また、ガン保険に限らず家族の保険の全体像を把握しておくこと、職場の対応の実態を知っておくこと、社会保障の内容や地域自治体などのサポート体制などについて理解しておくことも大切です。

ガンについて自分の考えを持つ

繰り返しますが、ガンの治療は多様化しており、また、様々な医療分野の専門家が協力してのチーム医療が増えてきているそうです。個々人の病状や生活環境、治療への意識などを個々に検討して、専門家と患者本人との間で治療方針なども検討されることになるのです。

ガンになったその時、自分自身はどのような考え方でどう対応するのか、ガンになってから慌てて考えるのでは遅い場合もあるかも知れませんし、適切な治療の最新情報を探すのは容易ではないでしょう。

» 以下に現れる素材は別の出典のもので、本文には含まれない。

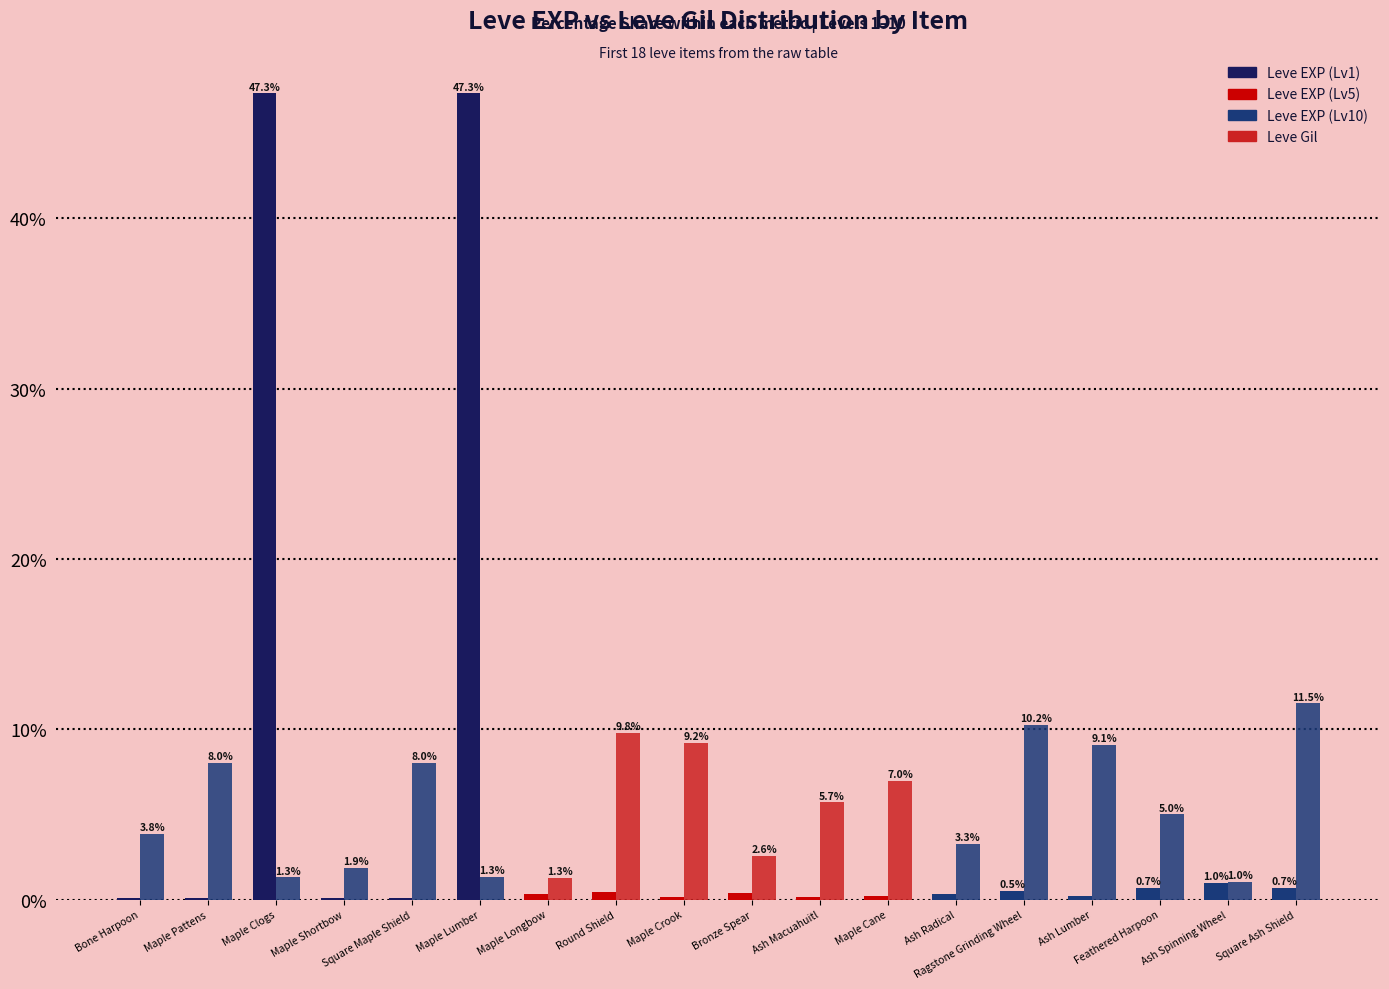

Are the bars horizontal?

No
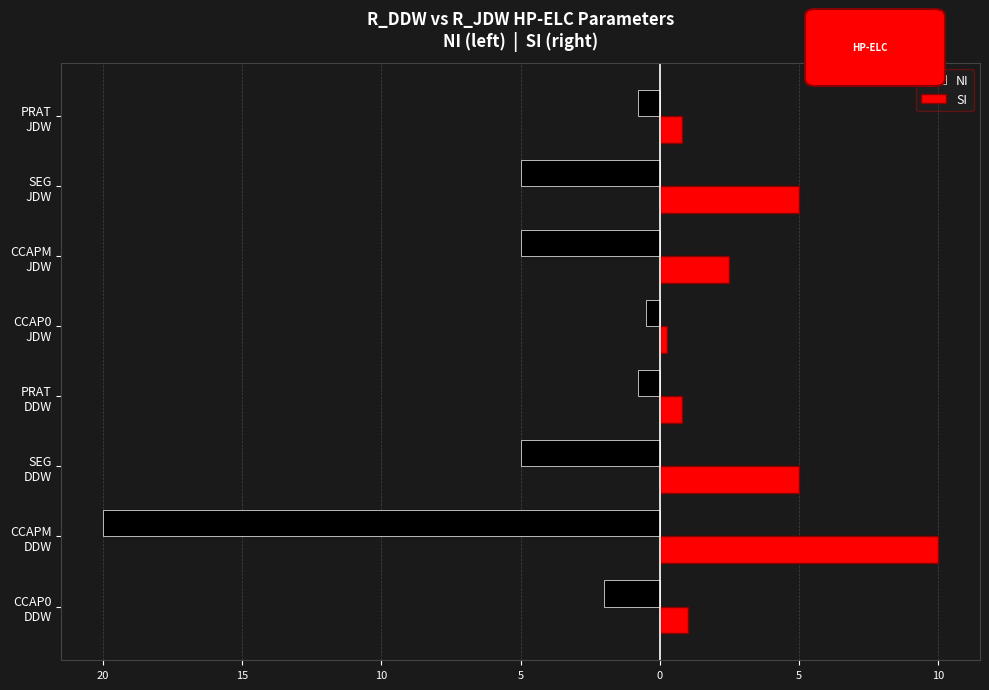

What are all the series names shown in the legend?

NI, SI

ガンの手術はせずに放置するほうが良いという極端な意見もありますし、それも真っ向から否定する意見もあります。もし、自分が持っている情報や信じていることが一面しかとらえていない偏ったものだったとすれば、いざという時の判断を誤らせることになります。

ガン治療の実態把握や、経済的な変化の想定、生活人としてのガンとの関わり方、自分なりの考え方を整理できるように「ガンの勉強」をしておきたいものです。

家族がガンになったときへの備え

自分がもしガンになったとき、家族の支えは力強い味方となります。そして自分ではなくパートナーがガンになったら、どのようなサポートが必要になるだろうか、どんな姿勢で臨むべきだろうか、こうしたことについても、互いに意見交換をし家族の考え方、気持ちに寄り添うことが出来るように話し合っておくことはライフプランの重要な項目であると言えるでしょう。